_Task data_.
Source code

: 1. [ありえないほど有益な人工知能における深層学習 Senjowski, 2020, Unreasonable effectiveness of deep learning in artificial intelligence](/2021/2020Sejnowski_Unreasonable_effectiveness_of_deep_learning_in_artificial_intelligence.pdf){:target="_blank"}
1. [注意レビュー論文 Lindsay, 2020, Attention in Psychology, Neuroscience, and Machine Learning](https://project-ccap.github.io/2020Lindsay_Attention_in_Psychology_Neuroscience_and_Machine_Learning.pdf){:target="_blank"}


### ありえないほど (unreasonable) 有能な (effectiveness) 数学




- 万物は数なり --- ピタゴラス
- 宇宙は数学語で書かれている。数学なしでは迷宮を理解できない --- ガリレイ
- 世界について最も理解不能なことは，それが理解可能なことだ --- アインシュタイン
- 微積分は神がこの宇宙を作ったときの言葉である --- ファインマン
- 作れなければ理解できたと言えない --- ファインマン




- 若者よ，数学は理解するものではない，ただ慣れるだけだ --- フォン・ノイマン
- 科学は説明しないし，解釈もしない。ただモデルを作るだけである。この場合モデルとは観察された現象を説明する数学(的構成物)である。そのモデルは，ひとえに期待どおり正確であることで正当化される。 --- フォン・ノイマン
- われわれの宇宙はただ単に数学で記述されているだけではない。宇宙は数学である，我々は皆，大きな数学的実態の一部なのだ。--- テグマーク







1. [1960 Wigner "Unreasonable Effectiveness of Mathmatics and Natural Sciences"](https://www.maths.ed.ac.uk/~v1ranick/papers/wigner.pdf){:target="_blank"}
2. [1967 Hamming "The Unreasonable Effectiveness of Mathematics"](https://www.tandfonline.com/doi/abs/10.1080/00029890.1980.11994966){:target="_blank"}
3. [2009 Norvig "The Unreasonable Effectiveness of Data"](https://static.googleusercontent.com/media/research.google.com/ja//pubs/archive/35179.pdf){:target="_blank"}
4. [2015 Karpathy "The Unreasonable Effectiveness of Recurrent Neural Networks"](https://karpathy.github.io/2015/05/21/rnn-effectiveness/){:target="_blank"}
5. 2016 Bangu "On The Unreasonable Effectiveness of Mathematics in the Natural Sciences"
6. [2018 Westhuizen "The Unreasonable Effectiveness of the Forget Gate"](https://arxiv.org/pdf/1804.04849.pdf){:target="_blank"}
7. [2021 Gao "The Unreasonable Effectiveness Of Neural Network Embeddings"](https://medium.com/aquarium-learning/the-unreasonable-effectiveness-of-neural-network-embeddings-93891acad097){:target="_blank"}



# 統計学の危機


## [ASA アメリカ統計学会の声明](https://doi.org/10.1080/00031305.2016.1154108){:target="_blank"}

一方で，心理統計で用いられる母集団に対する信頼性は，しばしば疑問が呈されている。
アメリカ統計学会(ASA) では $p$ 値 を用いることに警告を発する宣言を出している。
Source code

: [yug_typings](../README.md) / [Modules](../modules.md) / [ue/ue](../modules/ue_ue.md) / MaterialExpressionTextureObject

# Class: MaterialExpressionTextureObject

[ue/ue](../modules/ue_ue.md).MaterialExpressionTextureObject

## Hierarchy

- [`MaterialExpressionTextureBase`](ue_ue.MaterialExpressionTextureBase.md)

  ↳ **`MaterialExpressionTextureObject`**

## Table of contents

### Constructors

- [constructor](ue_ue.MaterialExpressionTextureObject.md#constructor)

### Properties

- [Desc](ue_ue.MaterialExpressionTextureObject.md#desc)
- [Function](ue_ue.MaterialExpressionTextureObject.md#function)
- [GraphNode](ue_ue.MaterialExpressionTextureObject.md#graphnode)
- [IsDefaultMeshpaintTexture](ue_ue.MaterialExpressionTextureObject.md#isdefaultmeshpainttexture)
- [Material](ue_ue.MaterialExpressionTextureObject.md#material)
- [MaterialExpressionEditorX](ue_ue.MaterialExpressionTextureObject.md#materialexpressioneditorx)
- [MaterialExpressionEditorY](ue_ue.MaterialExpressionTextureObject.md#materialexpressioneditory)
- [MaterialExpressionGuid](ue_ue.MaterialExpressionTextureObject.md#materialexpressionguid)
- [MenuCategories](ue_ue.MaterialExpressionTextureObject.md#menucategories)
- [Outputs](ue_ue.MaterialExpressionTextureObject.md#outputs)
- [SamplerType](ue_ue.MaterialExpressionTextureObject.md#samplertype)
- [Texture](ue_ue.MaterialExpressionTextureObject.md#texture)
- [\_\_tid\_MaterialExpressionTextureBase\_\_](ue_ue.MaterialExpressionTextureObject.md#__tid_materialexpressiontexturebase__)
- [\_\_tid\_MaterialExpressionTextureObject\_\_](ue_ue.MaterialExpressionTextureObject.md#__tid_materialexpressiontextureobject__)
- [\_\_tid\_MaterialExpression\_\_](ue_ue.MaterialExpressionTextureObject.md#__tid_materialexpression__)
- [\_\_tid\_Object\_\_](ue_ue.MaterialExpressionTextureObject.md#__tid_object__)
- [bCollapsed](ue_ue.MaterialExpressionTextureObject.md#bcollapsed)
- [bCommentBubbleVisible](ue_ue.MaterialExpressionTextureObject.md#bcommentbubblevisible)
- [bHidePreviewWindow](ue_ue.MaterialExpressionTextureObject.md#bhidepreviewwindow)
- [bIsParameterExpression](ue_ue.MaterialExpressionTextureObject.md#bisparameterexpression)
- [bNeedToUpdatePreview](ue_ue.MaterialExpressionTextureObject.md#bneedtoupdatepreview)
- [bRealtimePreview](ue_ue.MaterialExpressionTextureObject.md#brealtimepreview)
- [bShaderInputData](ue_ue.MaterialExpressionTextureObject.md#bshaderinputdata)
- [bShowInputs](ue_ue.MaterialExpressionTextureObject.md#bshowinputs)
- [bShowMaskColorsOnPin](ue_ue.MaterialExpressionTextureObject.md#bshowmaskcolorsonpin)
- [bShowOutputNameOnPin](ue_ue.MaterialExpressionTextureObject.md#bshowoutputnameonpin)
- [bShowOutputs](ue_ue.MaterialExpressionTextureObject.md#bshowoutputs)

_To do_. Everything in the material above should be output exactly.

_Written answer_.
Source code

: 1. [ありえないほど有益な人工知能における深層学習 Senjowski, 2020, Unreasonable effectiveness of deep learning in artificial intelligence](/2021/2020Sejnowski_Unreasonable_effectiveness_of_deep_learning_in_artificial_intelligence.pdf){:target="_blank"}
1. [注意レビュー論文 Lindsay, 2020, Attention in Psychology, Neuroscience, and Machine Learning](https://project-ccap.github.io/2020Lindsay_Attention_in_Psychology_Neuroscience_and_Machine_Learning.pdf){:target="_blank"}


### ありえないほど (unreasonable) 有能な (effectiveness) 数学




- 万物は数なり --- ピタゴラス
- 宇宙は数学語で書かれている。数学なしでは迷宮を理解できない --- ガリレイ
- 世界について最も理解不能なことは，それが理解可能なことだ --- アインシュタイン
- 微積分は神がこの宇宙を作ったときの言葉である --- ファインマン
- 作れなければ理解できたと言えない --- ファインマン




- 若者よ，数学は理解するものではない，ただ慣れるだけだ --- フォン・ノイマン
- 科学は説明しないし，解釈もしない。ただモデルを作るだけである。この場合モデルとは観察された現象を説明する数学(的構成物)である。そのモデルは，ひとえに期待どおり正確であることで正当化される。 --- フォン・ノイマン
- われわれの宇宙はただ単に数学で記述されているだけではない。宇宙は数学である，我々は皆，大きな数学的実態の一部なのだ。--- テグマーク







1. [1960 Wigner "Unreasonable Effectiveness of Mathmatics and Natural Sciences"](https://www.maths.ed.ac.uk/~v1ranick/papers/wigner.pdf){:target="_blank"}
2. [1967 Hamming "The Unreasonable Effectiveness of Mathematics"](https://www.tandfonline.com/doi/abs/10.1080/00029890.1980.11994966){:target="_blank"}
3. [2009 Norvig "The Unreasonable Effectiveness of Data"](https://static.googleusercontent.com/media/research.google.com/ja//pubs/archive/35179.pdf){:target="_blank"}
4. [2015 Karpathy "The Unreasonable Effectiveness of Recurrent Neural Networks"](https://karpathy.github.io/2015/05/21/rnn-effectiveness/){:target="_blank"}
5. 2016 Bangu "On The Unreasonable Effectiveness of Mathematics in the Natural Sciences"
6. [2018 Westhuizen "The Unreasonable Effectiveness of the Forget Gate"](https://arxiv.org/pdf/1804.04849.pdf){:target="_blank"}
7. [2021 Gao "The Unreasonable Effectiveness Of Neural Network Embeddings"](https://medium.com/aquarium-learning/the-unreasonable-effectiveness-of-neural-network-embeddings-93891acad097){:target="_blank"}



# 統計学の危機


## [ASA アメリカ統計学会の声明](https://doi.org/10.1080/00031305.2016.1154108){:target="_blank"}

一方で，心理統計で用いられる母集団に対する信頼性は，しばしば疑問が呈されている。
アメリカ統計学会(ASA) では $p$ 値 を用いることに警告を発する宣言を出している。
Source code

: [yug_typings](../README.md) / [Modules](../modules.md) / [ue/ue](../modules/ue_ue.md) / MaterialExpressionTextureObject

# Class: MaterialExpressionTextureObject

[ue/ue](../modules/ue_ue.md).MaterialExpressionTextureObject

## Hierarchy

- [`MaterialExpressionTextureBase`](ue_ue.MaterialExpressionTextureBase.md)

  ↳ **`MaterialExpressionTextureObject`**

## Table of contents

### Constructors

- [constructor](ue_ue.MaterialExpressionTextureObject.md#constructor)

### Properties

- [Desc](ue_ue.MaterialExpressionTextureObject.md#desc)
- [Function](ue_ue.MaterialExpressionTextureObject.md#function)
- [GraphNode](ue_ue.MaterialExpressionTextureObject.md#graphnode)
- [IsDefaultMeshpaintTexture](ue_ue.MaterialExpressionTextureObject.md#isdefaultmeshpainttexture)
- [Material](ue_ue.MaterialExpressionTextureObject.md#material)
- [MaterialExpressionEditorX](ue_ue.MaterialExpressionTextureObject.md#materialexpressioneditorx)
- [MaterialExpressionEditorY](ue_ue.MaterialExpressionTextureObject.md#materialexpressioneditory)
- [MaterialExpressionGuid](ue_ue.MaterialExpressionTextureObject.md#materialexpressionguid)
- [MenuCategories](ue_ue.MaterialExpressionTextureObject.md#menucategories)
- [Outputs](ue_ue.MaterialExpressionTextureObject.md#outputs)
- [SamplerType](ue_ue.MaterialExpressionTextureObject.md#samplertype)
- [Texture](ue_ue.MaterialExpressionTextureObject.md#texture)
- [\_\_tid\_MaterialExpressionTextureBase\_\_](ue_ue.MaterialExpressionTextureObject.md#__tid_materialexpressiontexturebase__)
- [\_\_tid\_MaterialExpressionTextureObject\_\_](ue_ue.MaterialExpressionTextureObject.md#__tid_materialexpressiontextureobject__)
- [\_\_tid\_MaterialExpression\_\_](ue_ue.MaterialExpressionTextureObject.md#__tid_materialexpression__)
- [\_\_tid\_Object\_\_](ue_ue.MaterialExpressionTextureObject.md#__tid_object__)
- [bCollapsed](ue_ue.MaterialExpressionTextureObject.md#bcollapsed)
- [bCommentBubbleVisible](ue_ue.MaterialExpressionTextureObject.md#bcommentbubblevisible)
- [bHidePreviewWindow](ue_ue.MaterialExpressionTextureObject.md#bhidepreviewwindow)
- [bIsParameterExpression](ue_ue.MaterialExpressionTextureObject.md#bisparameterexpression)
- [bNeedToUpdatePreview](ue_ue.MaterialExpressionTextureObject.md#bneedtoupdatepreview)
- [bRealtimePreview](ue_ue.MaterialExpressionTextureObject.md#brealtimepreview)
- [bShaderInputData](ue_ue.MaterialExpressionTextureObject.md#bshaderinputdata)
- [bShowInputs](ue_ue.MaterialExpressionTextureObject.md#bshowinputs)
- [bShowMaskColorsOnPin](ue_ue.MaterialExpressionTextureObject.md#bshowmaskcolorsonpin)
- [bShowOutputNameOnPin](ue_ue.MaterialExpressionTextureObject.md#bshowoutputnameonpin)
- [bShowOutputs](ue_ue.MaterialExpressionTextureObject.md#bshowoutputs)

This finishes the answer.